27 aralik 2019’da babamin vefat etmesiyle baslayan, uc ay sonra da evliligimin bitmesiyle sonuclanan kirilmalar silsilesidir. Bu saatten sonra hicbir sey ama hicbir sey umrumda degil artik.
babamı hastaneye kaldırdıklarını öğrendiğimiz an. neticede 31 yaşında felç kaldı. o sıra ben 7 yaşımda idim. babamın, benimle futbol oynarken topa vuran ayakları bir anda tutmaz oldu ve hayatımız 360 derece değişti..ben de bir daha topa vurmadım zaten.
bana saygı göstermeyen, sürekli nankörlük eden, benim enerjimle sadece kendi hayatını güzelleştiren, bencil, iyilikten anlamayan, ben sıkıntı çekerken eller havaya modunda eğlenmeye devam eden birini hayatımdan çıkarttığım, tüm iletişimi kestiğim gün nefes almaya başladım. o gün anladım ki bu hayata bir kere geliniyor, o yüzden iyi yaşamak ve başka kimseye gereğinden fazla değer vermemek gerekiyormuş.
Kaç yaşımda olduğumu hatırlamadığım bir dönemde yüzleştiğim gerçeklerdi. Sonrasında hayata bakışım, insanlara olan inancım, sevmek ve sevilmeye dair tüm bildiklerim yalan olmuştu. O zamandan beri de öyle.

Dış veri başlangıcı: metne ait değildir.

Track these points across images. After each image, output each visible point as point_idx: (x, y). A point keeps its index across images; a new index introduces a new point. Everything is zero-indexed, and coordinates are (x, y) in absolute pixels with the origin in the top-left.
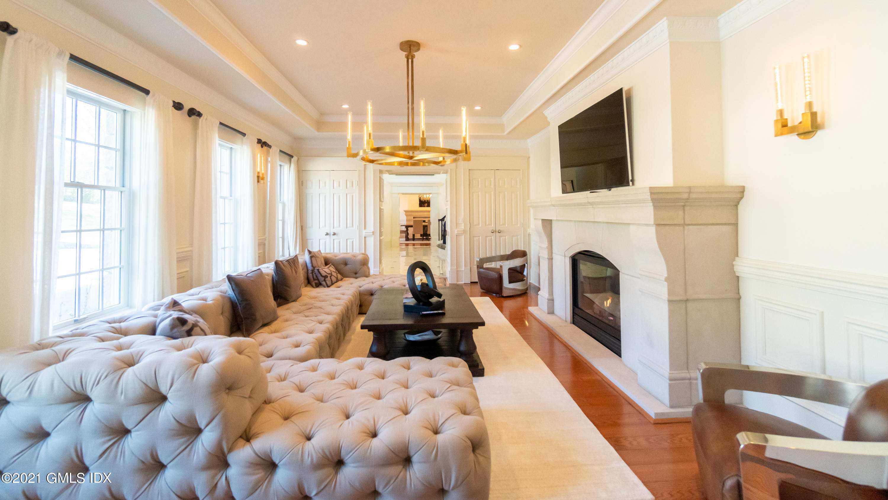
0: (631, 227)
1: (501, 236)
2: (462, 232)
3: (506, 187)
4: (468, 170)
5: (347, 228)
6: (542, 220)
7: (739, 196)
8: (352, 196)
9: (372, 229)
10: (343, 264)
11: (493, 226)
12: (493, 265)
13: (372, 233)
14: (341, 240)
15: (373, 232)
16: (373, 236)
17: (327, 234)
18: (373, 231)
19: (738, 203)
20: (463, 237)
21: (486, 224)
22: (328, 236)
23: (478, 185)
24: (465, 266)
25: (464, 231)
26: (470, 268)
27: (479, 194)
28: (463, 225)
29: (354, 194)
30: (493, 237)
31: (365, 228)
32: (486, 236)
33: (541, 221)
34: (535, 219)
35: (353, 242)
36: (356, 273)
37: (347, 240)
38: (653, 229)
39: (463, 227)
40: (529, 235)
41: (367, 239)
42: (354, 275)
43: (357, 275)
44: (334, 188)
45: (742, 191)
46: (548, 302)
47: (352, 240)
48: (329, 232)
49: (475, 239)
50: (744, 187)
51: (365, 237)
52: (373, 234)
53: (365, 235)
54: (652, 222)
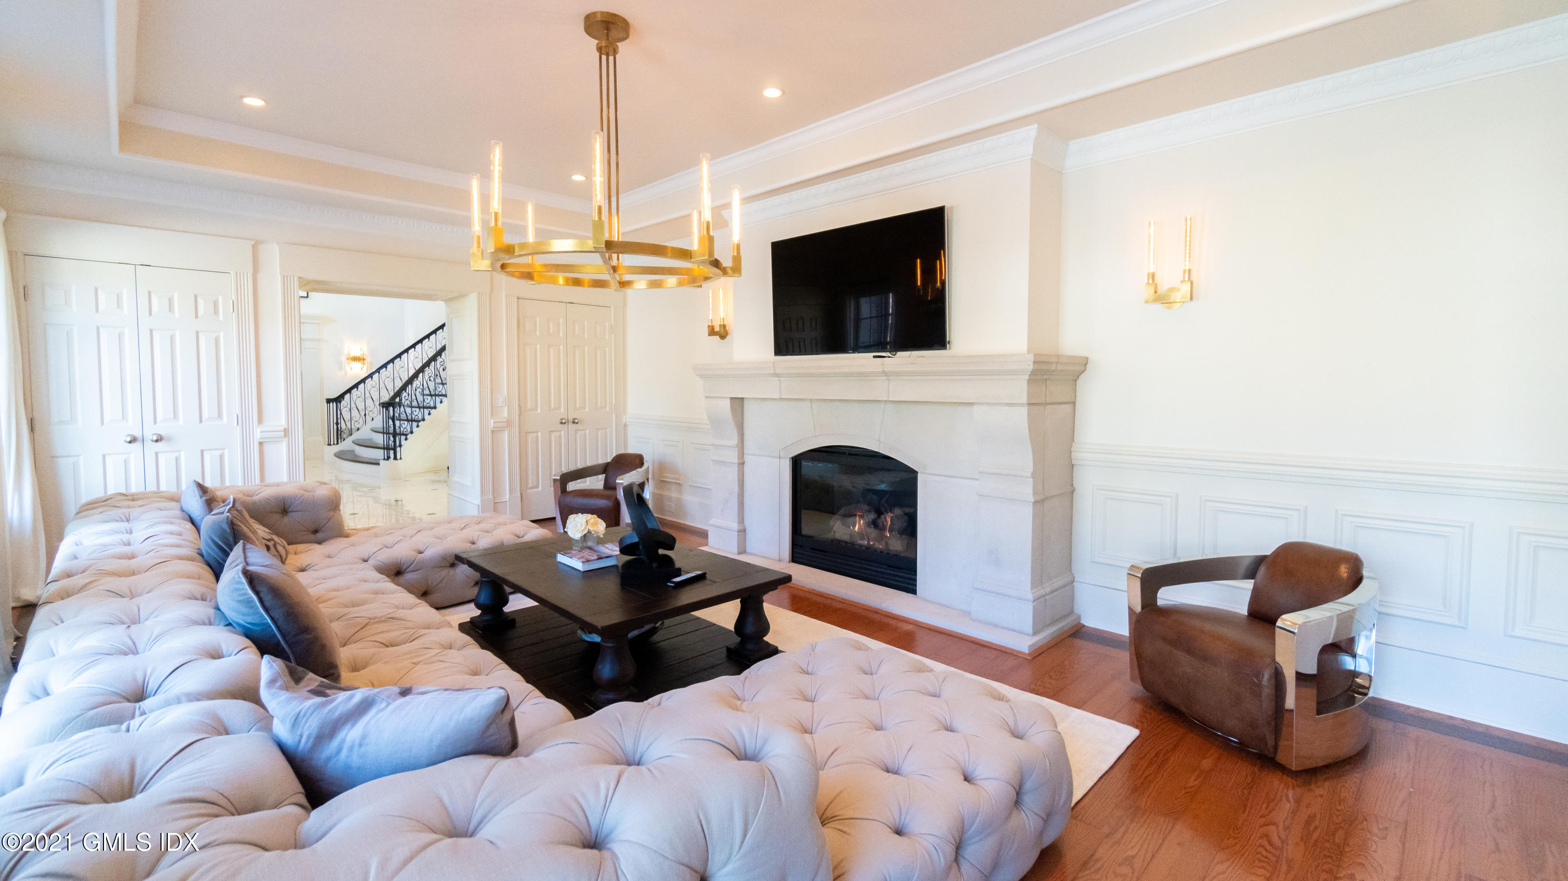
0: (975, 407)
1: (578, 430)
2: (506, 424)
3: (586, 336)
4: (515, 298)
5: (201, 421)
6: (731, 398)
7: (1082, 369)
8: (217, 340)
9: (283, 423)
10: (276, 512)
11: (562, 410)
12: (588, 483)
13: (283, 433)
14: (183, 453)
15: (286, 431)
16: (286, 439)
17: (133, 440)
18: (287, 427)
19: (1078, 376)
20: (506, 433)
21: (550, 408)
22: (136, 446)
23: (535, 332)
24: (511, 491)
25: (509, 423)
26: (521, 494)
27: (536, 349)
28: (506, 409)
29: (222, 334)
30: (562, 432)
31: (260, 421)
32: (550, 432)
33: (729, 400)
34: (706, 397)
35: (221, 457)
36: (316, 531)
37: (202, 451)
38: (1024, 411)
39: (506, 415)
40: (625, 426)
41: (267, 447)
42: (312, 537)
43: (319, 536)
44: (150, 314)
45: (1083, 364)
46: (738, 535)
47: (220, 452)
48: (138, 434)
49: (530, 437)
50: (1087, 358)
51: (261, 444)
52: (285, 436)
53: (261, 438)
54: (1024, 399)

Bir diğeri de dedemin vefatı oldu sanırım. Sonrasında ben tamamen değiştim.
Üç sene önce bugün. Arkamdan dalga geçildiği an bambaşka bir duygu sarar çevremi. Oradan kurtulmak için elimden geleni yaparım ama karşı tarafın bir güzel ağzını burnunu yamultarak. Her şey aniden gelişir. O günden sonra gerçek ve yürekten sevdiğim kişiler hariç kimseyle samimi olamadım.
sanırım 10 yaşında babamın adi bir insan olduğunu anladığım an. çünkü hep babalar kızlarını severler, hep yanında olurlar diye bilirdim. meğer terkedebiliyorlarmış.